The summer is normally an open door for the prime minister and other federal political leaders to travel broadly and participate in outreach with community leaders and voters outside the Ottawa bubble.
Trudeau conducts virtual regional outreach as pandemic shuts down travel Ottawa – Prime Minister Justin Trudeau isn’t letting the COVID-19 pandemic stop his standard act of venturing out to different districts of the nation throughout the late spring – he’s simply doing it essentially this year. He’ll spend quite a bit of today in gatherings with British Columbia political, business, natural and scholastic pioneers, all from the solace of his office in Ottawa. Furthermore, he’ll do another comparable virtual tour of the Atlantic provinces on Thursday.
The summer is normally an open door for the prime minister and other federal political leaders to travel broadly and participate in outreach with community leaders and voters outside the Ottawa bubble. In addition to other things, Trudeau typically gathers a cabinet retreat and goes to a Liberal council retreat outside the country’s capital every prior year parliament resumes in the fall. He, his clergymen and Liberal MPs utilize those occasions to fan out into the host communities, listening to local concerns, making some announcements and generally promoting the government’s message.
But the need to curb the spread of COVID-19 has put the kibosh on much of that in-person travel this year.

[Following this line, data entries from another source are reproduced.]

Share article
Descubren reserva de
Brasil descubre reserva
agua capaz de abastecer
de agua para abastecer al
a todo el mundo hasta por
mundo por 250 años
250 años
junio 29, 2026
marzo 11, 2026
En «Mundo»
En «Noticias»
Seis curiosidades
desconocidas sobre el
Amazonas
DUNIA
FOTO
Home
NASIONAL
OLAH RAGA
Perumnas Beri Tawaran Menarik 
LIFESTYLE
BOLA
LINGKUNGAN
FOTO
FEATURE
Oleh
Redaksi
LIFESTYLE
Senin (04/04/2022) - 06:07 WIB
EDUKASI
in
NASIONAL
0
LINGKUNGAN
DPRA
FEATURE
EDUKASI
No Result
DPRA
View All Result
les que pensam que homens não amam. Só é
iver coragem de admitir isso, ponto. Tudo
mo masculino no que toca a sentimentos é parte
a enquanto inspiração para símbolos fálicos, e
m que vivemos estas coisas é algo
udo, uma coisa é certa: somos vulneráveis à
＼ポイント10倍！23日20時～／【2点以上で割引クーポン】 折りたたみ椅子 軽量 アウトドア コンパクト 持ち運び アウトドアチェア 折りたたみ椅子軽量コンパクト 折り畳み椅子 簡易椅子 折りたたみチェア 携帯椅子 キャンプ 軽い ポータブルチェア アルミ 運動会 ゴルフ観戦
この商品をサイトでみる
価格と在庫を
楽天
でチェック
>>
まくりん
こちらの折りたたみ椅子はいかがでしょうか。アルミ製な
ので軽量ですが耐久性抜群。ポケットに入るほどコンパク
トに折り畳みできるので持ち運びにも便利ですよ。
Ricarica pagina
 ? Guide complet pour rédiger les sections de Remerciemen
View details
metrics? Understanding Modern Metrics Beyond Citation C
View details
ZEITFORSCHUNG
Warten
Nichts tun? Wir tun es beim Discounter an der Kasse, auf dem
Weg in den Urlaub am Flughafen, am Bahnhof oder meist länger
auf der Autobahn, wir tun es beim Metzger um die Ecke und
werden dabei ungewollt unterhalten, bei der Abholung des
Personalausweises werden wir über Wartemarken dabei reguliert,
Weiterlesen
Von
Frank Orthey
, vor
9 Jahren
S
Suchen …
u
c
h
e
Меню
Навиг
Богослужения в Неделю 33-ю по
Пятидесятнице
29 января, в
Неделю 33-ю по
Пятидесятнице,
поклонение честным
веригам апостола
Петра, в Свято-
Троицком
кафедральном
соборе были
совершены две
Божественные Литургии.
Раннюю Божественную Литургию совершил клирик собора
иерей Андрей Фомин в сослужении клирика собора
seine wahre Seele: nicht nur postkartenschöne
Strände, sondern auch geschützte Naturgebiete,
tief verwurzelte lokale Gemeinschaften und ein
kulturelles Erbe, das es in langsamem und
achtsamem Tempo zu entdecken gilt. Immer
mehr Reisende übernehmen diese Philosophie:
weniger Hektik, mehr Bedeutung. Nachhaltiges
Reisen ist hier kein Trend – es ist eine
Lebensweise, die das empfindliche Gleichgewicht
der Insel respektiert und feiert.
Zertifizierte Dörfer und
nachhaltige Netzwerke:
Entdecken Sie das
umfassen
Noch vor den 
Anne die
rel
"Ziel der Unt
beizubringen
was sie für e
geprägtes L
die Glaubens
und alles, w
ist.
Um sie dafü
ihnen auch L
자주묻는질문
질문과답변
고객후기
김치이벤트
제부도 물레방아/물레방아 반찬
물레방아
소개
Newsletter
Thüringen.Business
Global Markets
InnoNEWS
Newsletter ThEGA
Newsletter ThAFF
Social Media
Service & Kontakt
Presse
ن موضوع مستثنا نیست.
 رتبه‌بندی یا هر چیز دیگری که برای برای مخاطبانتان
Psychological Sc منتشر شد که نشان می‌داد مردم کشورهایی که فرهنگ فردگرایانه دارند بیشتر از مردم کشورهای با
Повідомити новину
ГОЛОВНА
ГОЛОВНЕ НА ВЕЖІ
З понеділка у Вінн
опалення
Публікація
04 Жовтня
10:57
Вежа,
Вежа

Apart from the occasional trip to Toronto, Montreal and communities near Ottawa, Trudeau has been forced to stay home — and find other ways to conduct regional outreach.
Newly minted Conservative Leader Erin O’Toole was similarly forced to figure out other ways to woo supporters across the country during his party’s months-long leadership contest.
What political leaders have learned about pandemic-era campaigning and outreach could be useful should Trudeau’s minority government be defeated on the throne speech he intends to unveil on Sept. 23, detailing what he has promised will be a bold plan for economic recovery.
Trudeau’s virtual tours of B.C. and the Atlantic provinces are at least in part devoted to consultations on that recovery plan.
In addition to a virtual meeting today with B.C. Premier John Horgan, Trudeau is scheduled to hold a roundtable with the province’s business and environmental leaders on the measures needed to ensure a green, sustainable economic recovery.
Participants in the roundtable are to include Merran Smith, executive director of Clean Energy Canada; Greg D’Avignon, president of the B.C. Business Council; Carol Anne Hilton, founder and CEO of the Indigenomics Institute; Darcy Dobell, chair of Ocean Networks Canada; Christine Bergeron, interim president and CEO of Vancity; Mark Jaccard, a sustainable energy professor at Simon Fraser University; and Kevin Desmond, CEO of TransLink.
Trudeau is also scheduled to meet virtually with the University of British Columbia faculty members and private sector partners who’ve been working on federally funded projects to help support to transition back to work and innovative production of personal protective equipment.